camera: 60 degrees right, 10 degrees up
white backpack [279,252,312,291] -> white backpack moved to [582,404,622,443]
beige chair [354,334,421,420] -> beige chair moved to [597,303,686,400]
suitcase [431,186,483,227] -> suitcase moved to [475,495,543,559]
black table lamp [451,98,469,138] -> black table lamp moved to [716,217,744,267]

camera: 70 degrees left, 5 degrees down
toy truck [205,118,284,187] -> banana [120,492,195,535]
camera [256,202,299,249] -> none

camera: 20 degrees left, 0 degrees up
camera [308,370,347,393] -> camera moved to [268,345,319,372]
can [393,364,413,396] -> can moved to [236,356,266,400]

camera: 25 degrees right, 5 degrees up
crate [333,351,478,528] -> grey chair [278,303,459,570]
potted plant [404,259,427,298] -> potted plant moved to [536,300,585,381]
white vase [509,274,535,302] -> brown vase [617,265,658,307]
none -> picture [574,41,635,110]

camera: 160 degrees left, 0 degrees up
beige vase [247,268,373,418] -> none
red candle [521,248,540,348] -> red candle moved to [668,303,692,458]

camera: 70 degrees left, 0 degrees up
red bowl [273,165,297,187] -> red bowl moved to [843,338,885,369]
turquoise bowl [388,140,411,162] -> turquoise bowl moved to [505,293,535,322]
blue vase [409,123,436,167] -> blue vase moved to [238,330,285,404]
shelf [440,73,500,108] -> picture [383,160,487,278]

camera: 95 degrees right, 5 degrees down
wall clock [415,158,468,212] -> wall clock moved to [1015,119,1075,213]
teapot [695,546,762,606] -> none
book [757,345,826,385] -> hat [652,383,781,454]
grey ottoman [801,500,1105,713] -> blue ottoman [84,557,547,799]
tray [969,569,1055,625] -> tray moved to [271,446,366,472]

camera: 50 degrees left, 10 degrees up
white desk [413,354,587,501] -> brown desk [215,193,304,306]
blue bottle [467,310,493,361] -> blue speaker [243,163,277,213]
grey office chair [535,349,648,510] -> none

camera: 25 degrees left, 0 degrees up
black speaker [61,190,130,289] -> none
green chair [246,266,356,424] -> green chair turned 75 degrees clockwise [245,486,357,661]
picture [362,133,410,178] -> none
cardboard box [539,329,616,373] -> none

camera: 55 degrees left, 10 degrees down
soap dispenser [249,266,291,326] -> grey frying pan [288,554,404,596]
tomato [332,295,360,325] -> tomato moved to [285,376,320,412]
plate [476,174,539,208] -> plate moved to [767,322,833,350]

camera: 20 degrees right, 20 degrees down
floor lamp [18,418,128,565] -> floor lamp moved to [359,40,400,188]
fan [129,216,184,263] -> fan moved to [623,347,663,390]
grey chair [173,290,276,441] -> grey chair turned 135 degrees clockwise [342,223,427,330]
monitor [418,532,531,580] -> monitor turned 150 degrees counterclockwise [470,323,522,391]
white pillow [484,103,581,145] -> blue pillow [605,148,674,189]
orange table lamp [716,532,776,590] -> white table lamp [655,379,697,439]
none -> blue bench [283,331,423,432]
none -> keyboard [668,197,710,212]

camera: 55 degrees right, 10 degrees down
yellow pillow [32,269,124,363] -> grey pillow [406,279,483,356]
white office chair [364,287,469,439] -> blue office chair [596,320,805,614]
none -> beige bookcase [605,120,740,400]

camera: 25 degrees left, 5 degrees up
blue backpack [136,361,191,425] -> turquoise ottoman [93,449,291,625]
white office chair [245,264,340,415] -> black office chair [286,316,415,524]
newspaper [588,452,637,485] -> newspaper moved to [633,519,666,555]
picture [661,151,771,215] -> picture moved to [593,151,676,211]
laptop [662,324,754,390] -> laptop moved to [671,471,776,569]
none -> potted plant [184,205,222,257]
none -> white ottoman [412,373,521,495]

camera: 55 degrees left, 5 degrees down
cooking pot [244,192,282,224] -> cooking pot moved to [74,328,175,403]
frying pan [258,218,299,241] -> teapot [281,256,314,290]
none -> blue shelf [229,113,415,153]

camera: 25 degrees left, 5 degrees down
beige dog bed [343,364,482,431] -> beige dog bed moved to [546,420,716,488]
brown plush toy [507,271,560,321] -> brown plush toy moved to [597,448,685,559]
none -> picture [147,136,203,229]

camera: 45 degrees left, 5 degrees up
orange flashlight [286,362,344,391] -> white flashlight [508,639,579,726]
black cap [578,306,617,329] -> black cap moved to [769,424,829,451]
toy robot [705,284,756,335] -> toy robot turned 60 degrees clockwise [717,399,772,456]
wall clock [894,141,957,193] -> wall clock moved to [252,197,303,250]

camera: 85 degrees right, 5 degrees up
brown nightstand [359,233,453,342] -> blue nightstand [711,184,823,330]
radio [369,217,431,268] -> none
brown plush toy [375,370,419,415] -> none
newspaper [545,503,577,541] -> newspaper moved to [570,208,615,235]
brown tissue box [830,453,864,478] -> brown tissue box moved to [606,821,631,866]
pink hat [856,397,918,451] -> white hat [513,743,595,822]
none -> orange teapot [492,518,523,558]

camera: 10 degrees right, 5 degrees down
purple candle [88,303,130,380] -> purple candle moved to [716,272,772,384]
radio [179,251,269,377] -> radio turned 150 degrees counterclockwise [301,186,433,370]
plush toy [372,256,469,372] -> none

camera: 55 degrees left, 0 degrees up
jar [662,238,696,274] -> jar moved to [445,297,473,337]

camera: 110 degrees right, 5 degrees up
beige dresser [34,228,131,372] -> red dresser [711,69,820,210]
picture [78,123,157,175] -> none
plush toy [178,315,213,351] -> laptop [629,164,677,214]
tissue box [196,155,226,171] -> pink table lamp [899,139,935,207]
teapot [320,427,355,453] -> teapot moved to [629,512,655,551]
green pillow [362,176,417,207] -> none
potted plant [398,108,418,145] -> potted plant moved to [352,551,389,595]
*-*-*
| PROBLEM DESCRIPTION |
Retype the listing above word for word.

| FINISHED TASK |
camera: 60 degrees right, 10 degrees up
white backpack [279,252,312,291] -> white backpack moved to [582,404,622,443]
beige chair [354,334,421,420] -> beige chair moved to [597,303,686,400]
suitcase [431,186,483,227] -> suitcase moved to [475,495,543,559]
black table lamp [451,98,469,138] -> black table lamp moved to [716,217,744,267]

camera: 70 degrees left, 5 degrees down
toy truck [205,118,284,187] -> banana [120,492,195,535]
camera [256,202,299,249] -> none

camera: 20 degrees left, 0 degrees up
camera [308,370,347,393] -> camera moved to [268,345,319,372]
can [393,364,413,396] -> can moved to [236,356,266,400]

camera: 25 degrees right, 5 degrees up
crate [333,351,478,528] -> grey chair [278,303,459,570]
potted plant [404,259,427,298] -> potted plant moved to [536,300,585,381]
white vase [509,274,535,302] -> brown vase [617,265,658,307]
none -> picture [574,41,635,110]

camera: 160 degrees left, 0 degrees up
beige vase [247,268,373,418] -> none
red candle [521,248,540,348] -> red candle moved to [668,303,692,458]

camera: 70 degrees left, 0 degrees up
red bowl [273,165,297,187] -> red bowl moved to [843,338,885,369]
turquoise bowl [388,140,411,162] -> turquoise bowl moved to [505,293,535,322]
blue vase [409,123,436,167] -> blue vase moved to [238,330,285,404]
shelf [440,73,500,108] -> picture [383,160,487,278]

camera: 95 degrees right, 5 degrees down
wall clock [415,158,468,212] -> wall clock moved to [1015,119,1075,213]
teapot [695,546,762,606] -> none
book [757,345,826,385] -> hat [652,383,781,454]
grey ottoman [801,500,1105,713] -> blue ottoman [84,557,547,799]
tray [969,569,1055,625] -> tray moved to [271,446,366,472]

camera: 50 degrees left, 10 degrees up
white desk [413,354,587,501] -> brown desk [215,193,304,306]
blue bottle [467,310,493,361] -> blue speaker [243,163,277,213]
grey office chair [535,349,648,510] -> none

camera: 25 degrees left, 0 degrees up
black speaker [61,190,130,289] -> none
green chair [246,266,356,424] -> green chair turned 75 degrees clockwise [245,486,357,661]
picture [362,133,410,178] -> none
cardboard box [539,329,616,373] -> none

camera: 55 degrees left, 10 degrees down
soap dispenser [249,266,291,326] -> grey frying pan [288,554,404,596]
tomato [332,295,360,325] -> tomato moved to [285,376,320,412]
plate [476,174,539,208] -> plate moved to [767,322,833,350]

camera: 20 degrees right, 20 degrees down
floor lamp [18,418,128,565] -> floor lamp moved to [359,40,400,188]
fan [129,216,184,263] -> fan moved to [623,347,663,390]
grey chair [173,290,276,441] -> grey chair turned 135 degrees clockwise [342,223,427,330]
monitor [418,532,531,580] -> monitor turned 150 degrees counterclockwise [470,323,522,391]
white pillow [484,103,581,145] -> blue pillow [605,148,674,189]
orange table lamp [716,532,776,590] -> white table lamp [655,379,697,439]
none -> blue bench [283,331,423,432]
none -> keyboard [668,197,710,212]

camera: 55 degrees right, 10 degrees down
yellow pillow [32,269,124,363] -> grey pillow [406,279,483,356]
white office chair [364,287,469,439] -> blue office chair [596,320,805,614]
none -> beige bookcase [605,120,740,400]

camera: 25 degrees left, 5 degrees up
blue backpack [136,361,191,425] -> turquoise ottoman [93,449,291,625]
white office chair [245,264,340,415] -> black office chair [286,316,415,524]
newspaper [588,452,637,485] -> newspaper moved to [633,519,666,555]
picture [661,151,771,215] -> picture moved to [593,151,676,211]
laptop [662,324,754,390] -> laptop moved to [671,471,776,569]
none -> potted plant [184,205,222,257]
none -> white ottoman [412,373,521,495]

camera: 55 degrees left, 5 degrees down
cooking pot [244,192,282,224] -> cooking pot moved to [74,328,175,403]
frying pan [258,218,299,241] -> teapot [281,256,314,290]
none -> blue shelf [229,113,415,153]

camera: 25 degrees left, 5 degrees down
beige dog bed [343,364,482,431] -> beige dog bed moved to [546,420,716,488]
brown plush toy [507,271,560,321] -> brown plush toy moved to [597,448,685,559]
none -> picture [147,136,203,229]

camera: 45 degrees left, 5 degrees up
orange flashlight [286,362,344,391] -> white flashlight [508,639,579,726]
black cap [578,306,617,329] -> black cap moved to [769,424,829,451]
toy robot [705,284,756,335] -> toy robot turned 60 degrees clockwise [717,399,772,456]
wall clock [894,141,957,193] -> wall clock moved to [252,197,303,250]

camera: 85 degrees right, 5 degrees up
brown nightstand [359,233,453,342] -> blue nightstand [711,184,823,330]
radio [369,217,431,268] -> none
brown plush toy [375,370,419,415] -> none
newspaper [545,503,577,541] -> newspaper moved to [570,208,615,235]
brown tissue box [830,453,864,478] -> brown tissue box moved to [606,821,631,866]
pink hat [856,397,918,451] -> white hat [513,743,595,822]
none -> orange teapot [492,518,523,558]

camera: 10 degrees right, 5 degrees down
purple candle [88,303,130,380] -> purple candle moved to [716,272,772,384]
radio [179,251,269,377] -> radio turned 150 degrees counterclockwise [301,186,433,370]
plush toy [372,256,469,372] -> none

camera: 55 degrees left, 0 degrees up
jar [662,238,696,274] -> jar moved to [445,297,473,337]

camera: 110 degrees right, 5 degrees up
beige dresser [34,228,131,372] -> red dresser [711,69,820,210]
picture [78,123,157,175] -> none
plush toy [178,315,213,351] -> laptop [629,164,677,214]
tissue box [196,155,226,171] -> pink table lamp [899,139,935,207]
teapot [320,427,355,453] -> teapot moved to [629,512,655,551]
green pillow [362,176,417,207] -> none
potted plant [398,108,418,145] -> potted plant moved to [352,551,389,595]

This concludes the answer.